Climate risks, including wildfires and severe storms, are on the rise in many geographies, placing additional stress on communities and the power infrastructure that serves them.2Climate risk and response: Physical hazards and socioeconomic impacts, McKinsey, January 16, 2020. Extreme heat is increasing cooling demand while reducing the efficiency of grid infrastructure. Minnesota, for example, could see a 75 percent increase in extreme heat days over the next decade, equivalent to current levels in Ohio.3

Thunderstorms also pose a challenge for grid operators. In New Jersey, for example, where such storms already cause around 80 percent of major outages, the number of thunderstorm-risk days per year is expected to rise by more than two-thirds by 2050.4

Such risks come amid heightened concern around affordability, aging infrastructure, and surging inflation, all which have elevated the cost of core essentials by a fifth since 2021.5

Altogether, the challenge of providing safe, reliable, resilient, and affordable power—all while enabling the energy transition—is forcing grid planners to reimagine their processes and rethink longstanding paradigms for measuring and managing performance.

It will be incredibly difficult and inefficient to meet these needs independently. By adopting an integrated system planning approach, utilities can deliver all these outcomes supported by probabilistic analytical models and a granular, segment-specific view of future grid needs. The rewards of this shift could be significant: up to 20 percent capital efficiency, 15–30 percent reduction in major event outages, and a clearer pathway to achieving decarbonization milestones and goals.6 This article explores approaches for securing these gains.

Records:
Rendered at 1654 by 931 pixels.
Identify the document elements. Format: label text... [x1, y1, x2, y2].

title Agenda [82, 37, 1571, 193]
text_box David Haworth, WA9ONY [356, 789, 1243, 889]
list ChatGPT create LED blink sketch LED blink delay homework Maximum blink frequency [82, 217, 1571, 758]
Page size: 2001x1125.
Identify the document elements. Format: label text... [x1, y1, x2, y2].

* * *

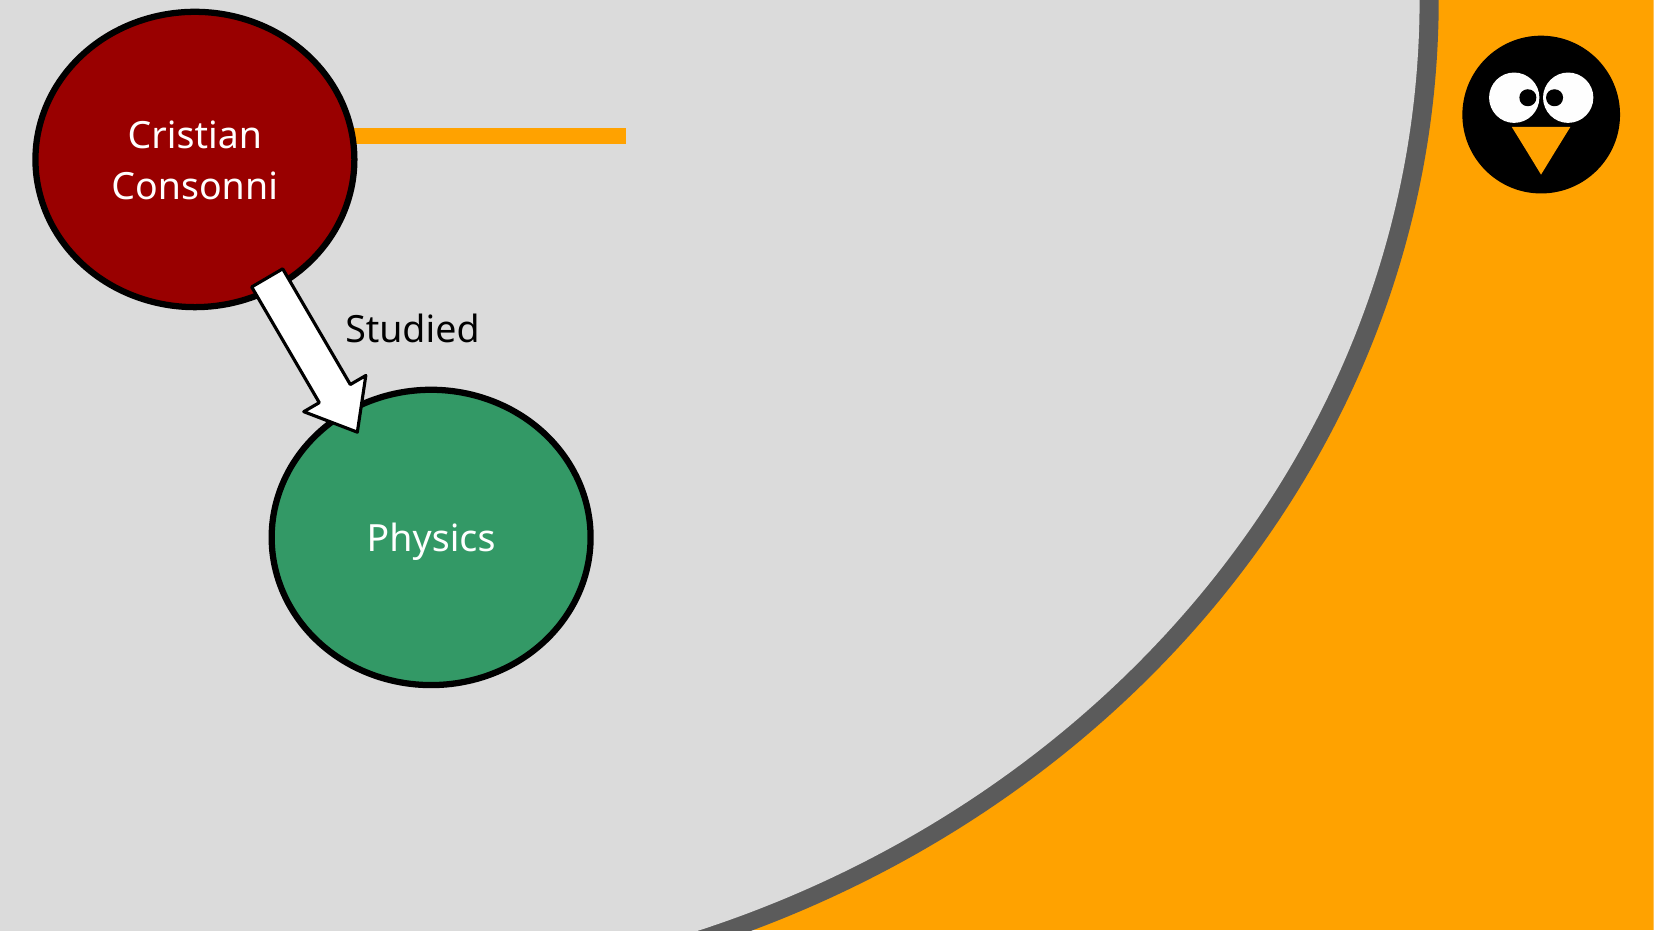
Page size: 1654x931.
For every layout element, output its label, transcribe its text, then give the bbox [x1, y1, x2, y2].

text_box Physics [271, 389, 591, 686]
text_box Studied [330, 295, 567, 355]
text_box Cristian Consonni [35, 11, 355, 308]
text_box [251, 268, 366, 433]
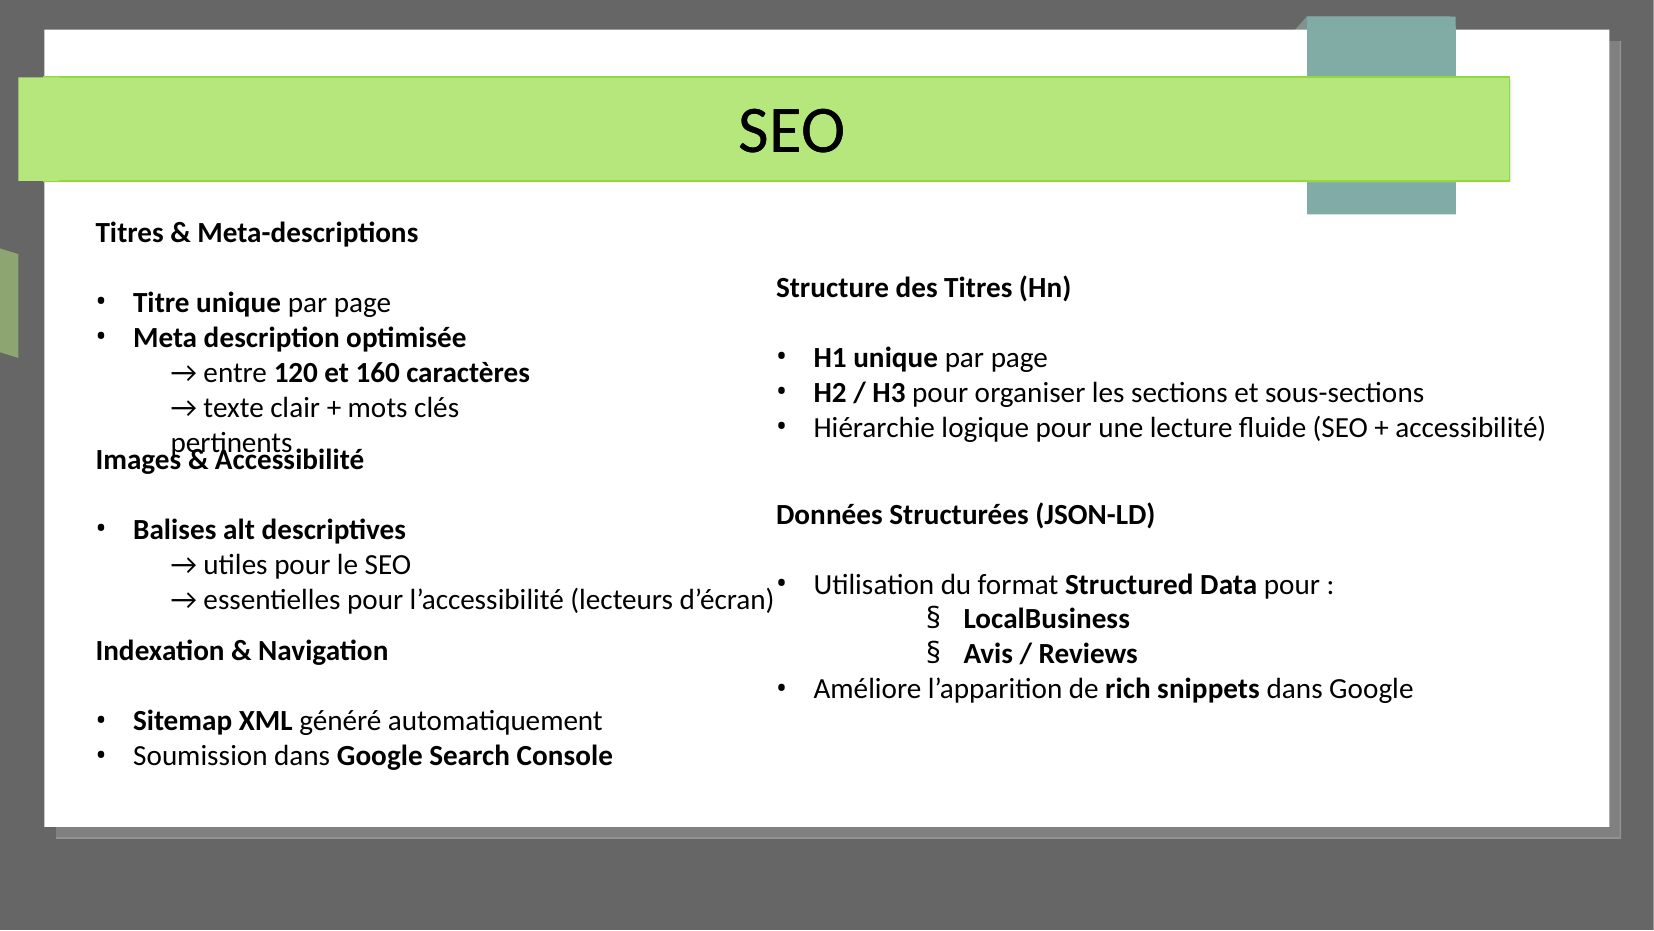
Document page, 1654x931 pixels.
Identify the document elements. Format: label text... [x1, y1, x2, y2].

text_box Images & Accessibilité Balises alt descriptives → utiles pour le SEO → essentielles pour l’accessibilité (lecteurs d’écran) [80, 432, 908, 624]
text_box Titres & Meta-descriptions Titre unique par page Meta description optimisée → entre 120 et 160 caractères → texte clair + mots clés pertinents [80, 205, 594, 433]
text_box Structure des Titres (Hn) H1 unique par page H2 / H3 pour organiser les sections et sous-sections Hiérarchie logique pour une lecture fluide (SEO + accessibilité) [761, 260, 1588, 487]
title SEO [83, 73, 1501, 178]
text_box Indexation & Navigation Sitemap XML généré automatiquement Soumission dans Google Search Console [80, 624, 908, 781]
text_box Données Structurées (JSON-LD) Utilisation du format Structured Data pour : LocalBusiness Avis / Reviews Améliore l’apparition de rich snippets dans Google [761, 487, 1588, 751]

- **Exercise A**
In the Records, put the lines from the one with "Rendered at 1654 by 931 pixels." to the one with "list ChatGPT create", both included, into a JSON list of strings with one string per line and no blank lines.
- **Exercise B**
Carry on the excerpt about climate risk and power grid planning from the point where it stops.

- **Task result A**
[
  "Rendered at 1654 by 931 pixels.",
  "Identify the document elements. Format: label text... [x1, y1, x2, y2].",
  "title Agenda [82, 37, 1571, 193]",
  "text_box David Haworth, WA9ONY [356, 789, 1243, 889]",
  "list ChatGPT create LED blink sketch LED blink delay homework Maximum blink frequency [82, 217, 1571, 758]"
]

- **Task result B**
Emerging challenges in distribution grids

Grid planning is becoming a critical strategic capability, requiring a combination of technology, expertise, and understanding of market trends. Future grid needs can only be met cost-effectively if utilities are able to model and assess key drivers including climate risks, asset health, and customer adoption of distributed-energy resources (DERs) (such as heat pumps and rooftop solar) collectively.

By building tech-enabled, integrated system planning capabilities, utilities can understand and quantify these challenges. Defining the full scope of grid needs is a necessary precursor to identifying cost-effective investment solutions, making it imperative to start building these capabilities now.

A suite of interconnected analytical models with circuit- or asset-level granularity can help grid planners manage growth, reliability, affordability, resilience, and flexibility (Exhibit 1). By providing practical insights into key planning questions, these models can be a critical tool for navigating uncertainty—for example, by identifying the optimal mix of vegetation management and undergrounding to hit resilience targets, or revealing where capacity expansion and undergrounding can be combined to drive costs down.

1
Utilities should leverage a 'model of models' architecture to enable integrated grid planning.

Climate risks and resilience

Climate-related hazards, which pose a growing threat to grid resilience, will evolve differently across geographies. For example, over the next decade, Kansas expects to see a 25 percent increase in extreme heat days, while a 29 percent increase in severe thunderstorm frequency is predicted for Colorado. Approximately 88 percent of the western part of the United States could be subject to at least 30 high Fire Weather Index days per year.7 Similarly, the likelihood of extreme precipitation and amplified urban growth are elevating flood risks and changing flood plains in some areas.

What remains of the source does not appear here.